Ja się teraz dobrze bawię i nie potrzebuję żadnych next genów do szczęścia :)
ttwizard - Tyle że z każdą kolejną generacją przybywa nowych IP z nowymi pomysłami. Wielokrotnie ludzie z branży mówili, że najlepszy czas na wydanie czegoś ryzykownego, to początek nowej generacji. Ubi, EA i Acti mają w planach stworzenie nowych marek lub powrót do tych niepewnych (BG&E 2 - proszę!) na nowych konsolach. Także starsze tytuły będą mogły liczyć na drugą młodość (Dragon Age 3 z ogromnym, otwartym światem). Poza tym miło byłoby przeżyć ponownie opad szczeny jak przy premierze Gears of War, Assassins Creed czy Uncharted. Znowu doświadczyć "nowej jakości". Ja już odkładam pieniądze na zakup nowej konsoli w dniu premiery.
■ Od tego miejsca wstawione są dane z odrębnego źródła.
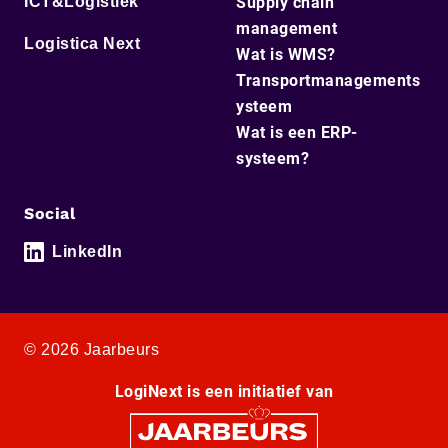
ICT&Logistiek
Supply chain
management
Logistica Next
Wat is WMS?
Transportmanagements
ysteem
Wat is een ERP-
systeem?
Social
LinkedIn
© 2026 Jaarbeurs
LogiNext is een initiatief van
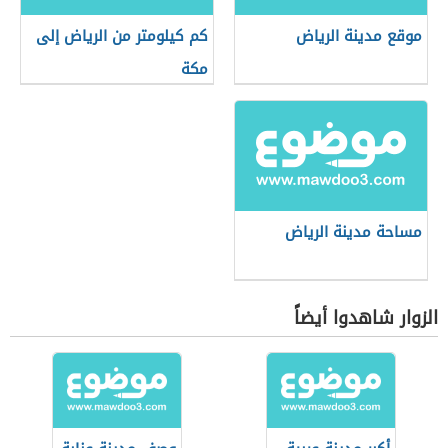
موقع مدينة الرياض
كم كيلومتر من الرياض إلى
مكة
مساحة مدينة الرياض
الزوار شاهدوا أيضاً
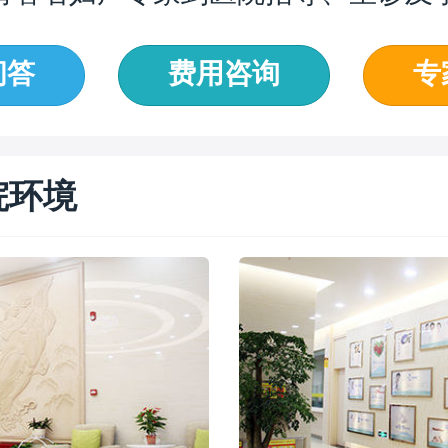
问答
费用咨询
专
院环境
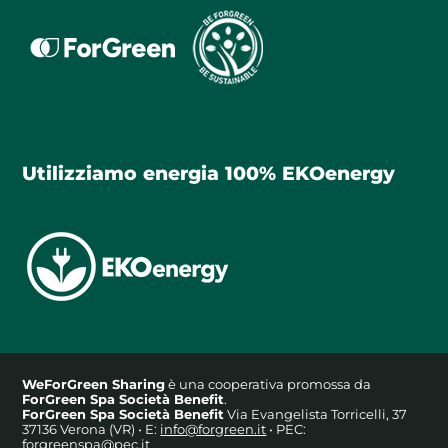
Utilizziamo energia 100% EKOenergy
WeForGreen Sharing
è una cooperativa promossa da
ForGreen Spa Società Benefit
.
ForGreen Spa Società Benefit
Via Evangelista Torricelli, 37
37136 Verona (VR) • E:
info@forgreen.it
• PEC:
forgreenspa@pec.it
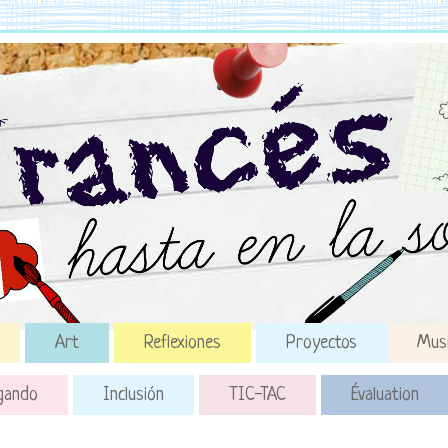
Art
Reflexiones
Proyectos
Mus
gando
Inclusión
TIC-TAC
Évaluation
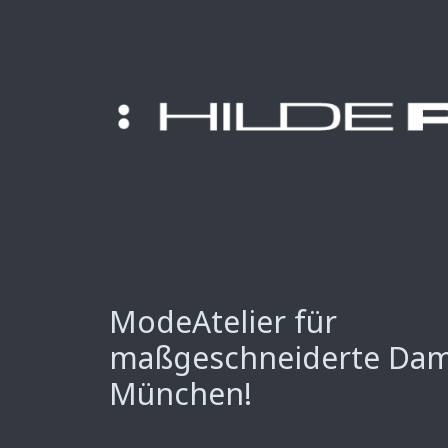
ModeAtelier für
maßgeschneiderte Da
München!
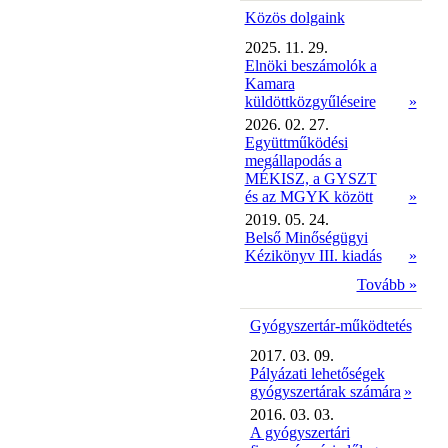
Közös dolgaink
2025. 11. 29.
Elnöki beszámolók a
Kamara
küldöttközgyűléseire
»
2026. 02. 27.
Együttműködési
megállapodás a
MÉKISZ, a GYSZT
és az MGYK között
»
2019. 05. 24.
Belső Minőségügyi
Kézikönyv III. kiadás
»
Tovább »
Gyógyszertár-működtetés
2017. 03. 09.
Pályázati lehetőségek
gyógyszertárak számára
»
2016. 03. 03.
A gyógyszertári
Azerath -> Nie jestem przekonany co do trzymania pomysłów na nowe next geny. Możliwe, że tak jest i masz rację. Aczkolwiek ja bym się zastanawiał czy aby duże firmy mogą sobie pozwolić na czekanie, zważywszy na to, że jest duża konkurencja na rynku. Duże firmy mają terminy, jest walka o wzrost akcji na giełdzie, dostajemy ciągle te same kontynuacje tytułów co roku itp. Sam niewiem czy czekają z tymi pomysłami na next geny, ale nie wykluczam tego, że możesz mieć racje. Aczkolwiek nadal podtrzymuję swoją szczęśliwą postawe z faktu, jak długi mamy zastój w postępie technologicznym.
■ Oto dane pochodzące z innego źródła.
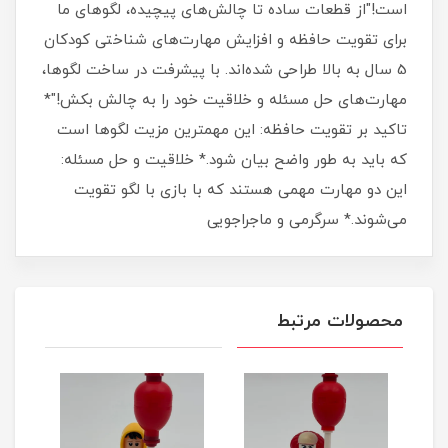
است!"از قطعات ساده تا چالش‌های پیچیده، لگوهای ما
برای تقویت حافظه و افزایش مهارت‌های شناختی کودکان
5 سال به بالا طراحی شده‌اند. با پیشرفت در ساخت لگوها،
مهارت‌های حل مسئله و خلاقیت خود را به چالش بکش!"*
تاکید بر تقویت حافظه: این مهمترین مزیت لگوها است
که باید به طور واضح بیان شود.* خلاقیت و حل مسئله:
این دو مهارت مهمی هستند که با بازی با لگو تقویت
می‌شوند.* سرگرمی و ماجراجویی
محصولات مرتبط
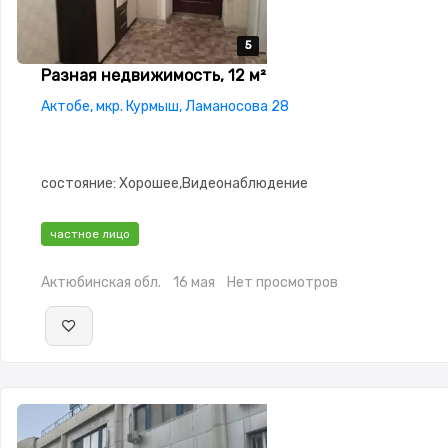
5
5
5
5
5
Разная недвижимость, 12 м²
Актобе, мкр. Курмыш, Ламаносова 28
состояние: Хорошее,Видеонаблюдение
частное лицо
Актюбинская обл.
16 мая
Нет просмотров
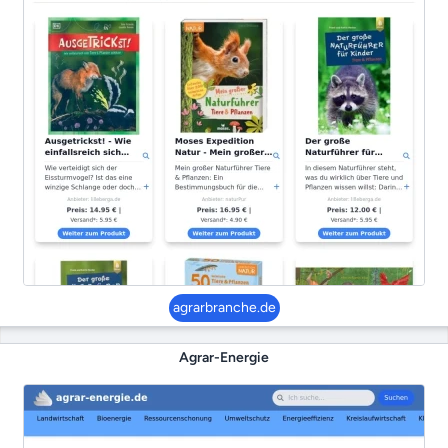
agrarbranche.de
Agrar-Energie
ttwizard - Skąd masz taką wypasioną odznakę wytrawnego komentatora? Pierwszy raz to widzę.
ttwizard - Z trzymania pomysłów na next-geny nikt nie jest szczęśliwy :) Niestety rzeczywistość jest taka, że w późniejszych fazach życia konsol znacznie trudniej sprzedać coś nowego, rynek z jakichś dziwnych powodów podchodzi sceptycznie do czegoś nieznanego. Świeże rzeczy sprzedają się najlepiej pierwszych dwóch latach istnienia danej konsoli, później jest już coraz trudniej i wydawcy z coraz większą niechęcią podejmują ryzyko. Szef Ubi już wielokrotnie mówił, że szykują wiele tytułów na next-geny, szef EA wspominał o 4-5 nowych markach, Acti też mniej lub bardziej subtelnie dawało znać, że będą coś szykowali. Z obozu Microsoftu wyciekają informacje o produkcji kompletnie nowych IP, całkiem niedawno zresztą był news, że powstało nowe studio pracujące nad czymś kompletnie nowym. Z bozu Sony też da się słyszeć podobne rzeczy: twórcy Killzone'a, God of Wara i inne studia, których Sony ma całkiem sporo w kieszeni, pracują nad nowymi IP. Dodać świeżość marek, być może innowacyjne pomysły (jak chowanie się za osłonami z Gears'ów) i powalającą grafę... Czekam z niecierpliwością.
raziel88ck - tvgry niedawno wystartowało z programem Pod Lupą (weź w wyszukiwarce znajdź), gdzie przeglądają komentarze do swoich filmików i autorzy najlepszych dostają taką plakietkę na trzy tygodnie.